Het Ministerie van Buitenlandse Zaken biedt de Ambassade van de Bondsrepubliek Duitsland
zijn complimenten aan en heeft de eer de ontvangst te bevestigen van de nota-verbaal
van de Ambassade van 21 maart 1978, kenmerk RK 514.18 waarvan de tekst in de Nederlandse
taal als volgt luidt:
„De Ambassade van de Bondsrepubliek Duitsland heeft de eer het Ministerie van Buitenlandse
Zaken, onder verwijzing naar het besluit van 18 november 1970 van de Permanente Commissie
voor de veiligheid van de luchtvaart, ingesteld krachtens het op 13 december 1960
te Brussel gesloten Internationaal Verdrag tot samenwerking in het belang van de veiligheid
van de luchtvaart (EUROCONTROL), met Bijlagen en Protocol van ondertekening, namens
de Regering van de Bondsrepubliek Duitsland op grond van artikel 2 van de op 17 januari
1963 te 's-Gravenhage gesloten Overeenkomst tussen de Regering van de Bondsrepubliek
Duitsland en de Regering van het Koninkrijk der Nederlanden nopens de stationering
van militaire eenheden van de Bondsrepubliek Duitsland in Nederland, het sluiten van
de volgende Overeenkomst voor te stellen:
Voor de duur van deze Overeenkomst verleent de Regering van het Koninkrijk der Nederlanden
toestemming aan de Regering van de Bondsrepubliek Duitsland, op het aan de Europese
Organisatie voor de veiligheid van de luchtvaart (EUROCONTROL) in de gemeente Beek
ter beschikking gestelde terrein ten hoogste 250 man van de „Bundeswehr” te legeren,
die dienst zullen verrichten voor de beveiliging van het militaire luchtverkeer van
de Noordatlantische Verdragsorganisatie en haar Lid-Staten in het noordelijk deel
van de Bondsrepubliek Duitsland.
De aan deze legering verbonden kosten worden in beginsel door de Bondsrepubliek Duitsland
gedragen. Bijzonderheden inzake de financiële verplichtingen en inzake de vergoeding
van de restwaarde van de door de Bondsrepubliek Duitsland voor de legering gefinancierde
onroerende goederen worden geregeld in het in artikel 3 van deze Overeenkomst bedoelde
technische akkoord.
Ter uitvoering van de bepalingen van deze Overeenkomst sluiten de bevoegde ministers
van de beide Overeenkomstsluitende Partijen een technisch akkoord.
-
2 Na die datum wordt de Overeenkomst stilzwijgend verlengd, doch heeft ieder van de
Overeenkomstsluitende Partijen het recht deze Overeenkomst op te zeggen.

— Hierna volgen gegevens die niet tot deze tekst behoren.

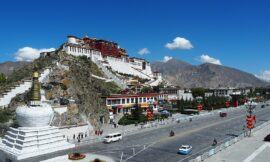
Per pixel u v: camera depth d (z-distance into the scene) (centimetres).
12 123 7650
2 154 6031
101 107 10700
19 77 11631
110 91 12850
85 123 8481
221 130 9825
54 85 9531
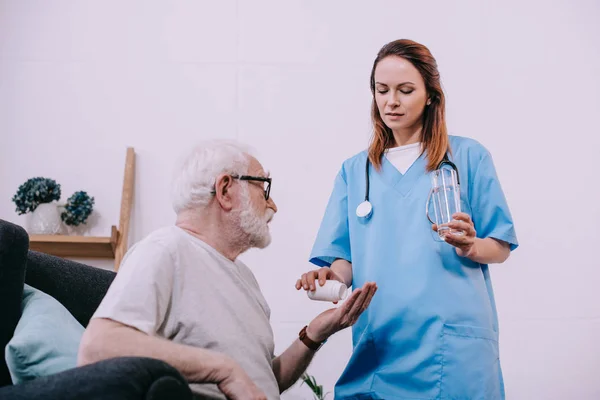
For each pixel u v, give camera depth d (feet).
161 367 3.70
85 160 9.74
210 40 10.07
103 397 3.47
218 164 5.20
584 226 9.86
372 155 6.61
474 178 6.31
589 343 9.58
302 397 9.23
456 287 5.98
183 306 4.75
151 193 9.71
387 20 10.22
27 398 3.43
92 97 9.87
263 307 5.49
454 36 10.21
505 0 10.32
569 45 10.28
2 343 4.75
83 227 9.59
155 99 9.91
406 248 6.17
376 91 6.51
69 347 4.59
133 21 10.06
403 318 6.02
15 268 4.76
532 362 9.50
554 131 10.05
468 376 5.77
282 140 9.88
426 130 6.45
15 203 9.39
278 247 9.61
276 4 10.19
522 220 9.82
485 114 10.03
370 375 6.11
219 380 4.30
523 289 9.66
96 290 5.81
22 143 9.71
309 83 10.03
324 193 9.78
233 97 9.96
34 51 9.91
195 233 5.17
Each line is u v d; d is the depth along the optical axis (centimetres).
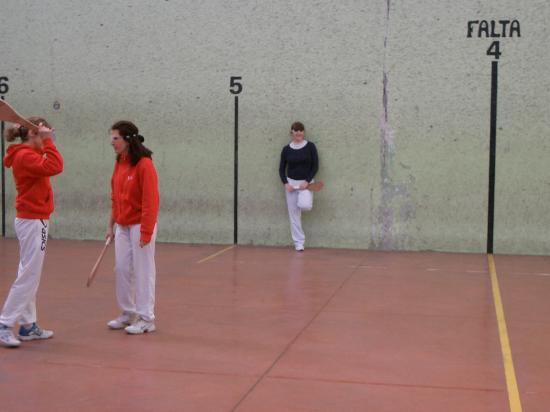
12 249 1160
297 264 1046
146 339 625
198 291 842
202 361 557
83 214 1315
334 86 1211
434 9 1173
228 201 1262
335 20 1204
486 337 638
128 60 1280
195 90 1260
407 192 1201
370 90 1200
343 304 774
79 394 479
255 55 1234
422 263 1067
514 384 504
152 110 1277
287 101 1228
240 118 1247
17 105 1324
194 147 1267
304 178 1191
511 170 1168
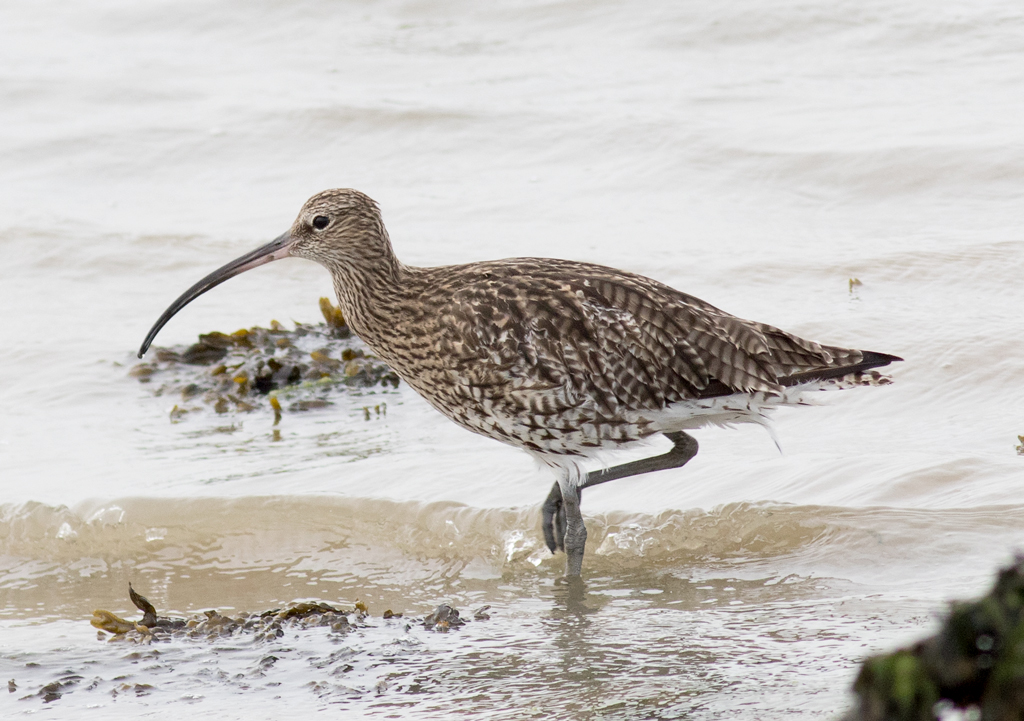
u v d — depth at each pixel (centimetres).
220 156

De andere Overeenkomstsluitende Partij dient schriftelijk in kennis te worden gesteld
van het voornemen tot opzegging van de Overeenkomst. De Overeenkomstsluitende Partijen
treden uiterlijk zes maanden na ontvangst van de kennisgeving in onderhandeling over
de beëindiging van de Overeenkomst.
Indien de onderhandelingen niet binnen een jaar na het begin daarvan tot overeenstemming
leiden, kan ieder der Overeenkomstsluitende Partijen de andere Partij mededeling doen
van opzegging van de Overeenkomst, met inachtneming van een termijn van twee jaar,
te rekenen van de dag waarop deze mededeling is ontvangen.
-
3 Indien de in de inleiding van deze nota genoemde Overeenkomst van 17 januari 1963
of het Internationaal Verdrag van 13 december 1960 buiten werking treedt, of indien
één der beide Overeenkomstsluitende Partijen ophoudt Partij te zijn bij het Internationaal
Verdrag van 13 december 1960, treden de Overeenkomstsluitende Partijen in onderhandeling
over de aanpassing aan de gewijzigde rechtsverhouding met inachtneming van de belangen
van de beveiliging van het luchtverkeer van de „Bundeswehr”.

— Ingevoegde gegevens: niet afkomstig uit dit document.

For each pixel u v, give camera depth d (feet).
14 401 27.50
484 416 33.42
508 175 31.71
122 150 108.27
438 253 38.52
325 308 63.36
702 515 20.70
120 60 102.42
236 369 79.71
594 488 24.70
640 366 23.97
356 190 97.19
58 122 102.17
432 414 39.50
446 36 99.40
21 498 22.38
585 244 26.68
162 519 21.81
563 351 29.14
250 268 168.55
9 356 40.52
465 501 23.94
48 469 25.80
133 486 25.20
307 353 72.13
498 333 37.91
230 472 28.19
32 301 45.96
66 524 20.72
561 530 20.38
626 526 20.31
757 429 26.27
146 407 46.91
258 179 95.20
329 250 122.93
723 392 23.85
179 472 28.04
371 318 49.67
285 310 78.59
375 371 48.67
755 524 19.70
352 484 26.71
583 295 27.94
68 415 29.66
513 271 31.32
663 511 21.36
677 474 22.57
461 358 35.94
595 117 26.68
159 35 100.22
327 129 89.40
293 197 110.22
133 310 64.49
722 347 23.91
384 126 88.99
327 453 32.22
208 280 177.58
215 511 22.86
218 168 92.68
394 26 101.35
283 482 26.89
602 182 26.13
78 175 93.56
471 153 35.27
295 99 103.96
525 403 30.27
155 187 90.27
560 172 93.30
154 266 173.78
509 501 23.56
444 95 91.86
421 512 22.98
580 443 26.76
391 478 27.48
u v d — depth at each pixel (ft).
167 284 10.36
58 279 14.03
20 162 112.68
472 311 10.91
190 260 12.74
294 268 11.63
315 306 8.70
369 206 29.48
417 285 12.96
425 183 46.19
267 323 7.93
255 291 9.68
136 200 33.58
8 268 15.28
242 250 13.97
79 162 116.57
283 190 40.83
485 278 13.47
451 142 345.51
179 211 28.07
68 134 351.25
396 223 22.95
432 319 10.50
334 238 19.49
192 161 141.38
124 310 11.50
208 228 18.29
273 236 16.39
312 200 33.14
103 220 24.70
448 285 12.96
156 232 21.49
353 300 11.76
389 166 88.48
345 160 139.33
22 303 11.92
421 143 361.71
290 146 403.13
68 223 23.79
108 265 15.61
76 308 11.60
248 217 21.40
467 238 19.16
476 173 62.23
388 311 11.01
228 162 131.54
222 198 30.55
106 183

Indien de Regering van het Koninkrijk der Nederlanden instemt met het in de artikelen
1 tot en met 4 voorgestelde, heeft de Ambassade de eer, voor te stellen dat deze nota
en de desbetreffende antwoordnota van het Ministerie een overeenkomst tussen de Regering
van de Bondsrepubliek Duitsland en de Regering van het Koninkrijk der Nederlanden
vormen, die in werking treedt op de dag waarop de Regering van het Koninkrijk der
Nederlanden de Regering van de Bondsrepubliek Duitsland heeft medegedeeld dat aan
de in het Koninkrijk geldende constitutionele vereisten is voldaan.”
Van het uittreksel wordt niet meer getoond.